In any case, first, we had to seal the aluminum frames, yes, expensive quality frames, built like cr@p, leak like a sieve, and installed incorrectly by said professional. The guy who came knew EXACTLY what to look for, and how to fix them. Cost a pretty penny to fix that … he showed me his actual costs. Damn, stuff is expensive today!

Next, sealing the wall … man, 15 people were here … the last guy walks in, 3 minutes in he says “I’ll fix it. If there is no more leaking after 2 rains, then only pay me.” No deposit required either. I paid him with a big BIG smile.

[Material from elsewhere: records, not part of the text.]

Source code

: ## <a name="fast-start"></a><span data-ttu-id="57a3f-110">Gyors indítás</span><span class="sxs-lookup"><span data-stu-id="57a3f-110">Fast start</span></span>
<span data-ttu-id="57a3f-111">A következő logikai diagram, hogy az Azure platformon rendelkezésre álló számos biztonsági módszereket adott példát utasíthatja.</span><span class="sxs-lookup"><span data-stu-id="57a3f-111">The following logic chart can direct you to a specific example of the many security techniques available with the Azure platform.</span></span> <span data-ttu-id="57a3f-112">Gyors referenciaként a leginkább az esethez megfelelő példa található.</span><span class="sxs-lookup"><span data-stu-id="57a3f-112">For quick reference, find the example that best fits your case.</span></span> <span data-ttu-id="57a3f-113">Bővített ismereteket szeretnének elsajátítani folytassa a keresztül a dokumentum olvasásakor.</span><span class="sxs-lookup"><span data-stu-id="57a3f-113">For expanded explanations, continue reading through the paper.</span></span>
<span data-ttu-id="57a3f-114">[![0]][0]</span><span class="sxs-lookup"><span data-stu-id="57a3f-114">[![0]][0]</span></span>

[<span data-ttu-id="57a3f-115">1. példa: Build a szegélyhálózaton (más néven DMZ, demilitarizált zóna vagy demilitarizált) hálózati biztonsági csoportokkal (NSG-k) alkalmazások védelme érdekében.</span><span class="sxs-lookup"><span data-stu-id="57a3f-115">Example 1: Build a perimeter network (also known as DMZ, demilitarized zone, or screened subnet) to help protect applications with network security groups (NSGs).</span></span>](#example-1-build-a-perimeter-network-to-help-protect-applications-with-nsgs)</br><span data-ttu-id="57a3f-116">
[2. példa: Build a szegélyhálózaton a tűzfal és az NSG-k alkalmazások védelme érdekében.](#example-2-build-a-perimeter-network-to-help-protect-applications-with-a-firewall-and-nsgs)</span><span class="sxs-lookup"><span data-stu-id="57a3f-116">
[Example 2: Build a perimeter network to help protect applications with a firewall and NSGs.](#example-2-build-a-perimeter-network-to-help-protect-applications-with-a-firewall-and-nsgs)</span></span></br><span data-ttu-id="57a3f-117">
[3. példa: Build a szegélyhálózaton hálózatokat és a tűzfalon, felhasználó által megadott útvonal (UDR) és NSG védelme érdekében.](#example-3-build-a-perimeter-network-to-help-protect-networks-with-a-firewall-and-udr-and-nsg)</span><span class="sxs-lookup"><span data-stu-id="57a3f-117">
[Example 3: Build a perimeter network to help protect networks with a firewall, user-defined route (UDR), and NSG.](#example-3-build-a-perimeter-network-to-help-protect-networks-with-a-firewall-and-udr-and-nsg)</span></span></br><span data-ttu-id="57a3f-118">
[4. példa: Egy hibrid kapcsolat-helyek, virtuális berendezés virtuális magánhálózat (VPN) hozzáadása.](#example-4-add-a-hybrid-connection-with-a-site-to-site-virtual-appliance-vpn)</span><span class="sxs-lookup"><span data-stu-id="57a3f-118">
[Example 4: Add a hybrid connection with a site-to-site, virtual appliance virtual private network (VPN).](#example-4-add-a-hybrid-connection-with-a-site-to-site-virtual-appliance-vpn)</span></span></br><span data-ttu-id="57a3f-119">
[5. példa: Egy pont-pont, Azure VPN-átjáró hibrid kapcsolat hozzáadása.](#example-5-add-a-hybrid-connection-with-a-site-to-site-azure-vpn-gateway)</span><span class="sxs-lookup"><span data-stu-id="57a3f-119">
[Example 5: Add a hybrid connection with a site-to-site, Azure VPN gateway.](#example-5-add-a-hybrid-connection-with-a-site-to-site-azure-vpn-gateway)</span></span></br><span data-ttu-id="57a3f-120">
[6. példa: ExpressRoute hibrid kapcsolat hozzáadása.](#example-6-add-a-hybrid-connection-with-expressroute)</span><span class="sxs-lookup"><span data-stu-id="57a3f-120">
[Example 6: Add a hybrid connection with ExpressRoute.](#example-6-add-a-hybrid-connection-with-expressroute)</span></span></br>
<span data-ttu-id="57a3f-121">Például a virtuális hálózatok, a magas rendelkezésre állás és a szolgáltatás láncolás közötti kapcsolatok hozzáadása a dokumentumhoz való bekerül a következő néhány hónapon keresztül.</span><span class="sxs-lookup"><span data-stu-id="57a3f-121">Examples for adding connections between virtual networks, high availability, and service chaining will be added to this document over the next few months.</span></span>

My point … water leaks, can be VERY simple or VERY complex. I knew we were in for the complex one. So I learnt, there are some super clever experienced people out there who can do it one time right … it is a just PITA to find them though … and they give 2 year warranties on their work too.

I have a massive problem with rising damp in the apartments in the backyard of my place.

At the moment, my solution is to wait until the rainy season is over, and then simply repaint. Cheaper than the alternatives, even if it has to be done every year.

But eventually, I probably have to look at something like a liquid damp course treatment. Pretty sure when the building was built – it used to be store rooms – damp coursing was not installed.

Same problem, water flows through the wall … to fix it, yeah, I’m busy “learning” about soil movement and retainer walls and channels and cladding the wall vs panting it … and … and … we are talking big bucks sorting THAT out.

Never take shortcuts when one builds it first … the costs following taking shortcuts make the initial “saving” look like cents on R1000 rand notes.

Cladding (on the inside) … consider that, if you want. Cheapest long-term option for us so far.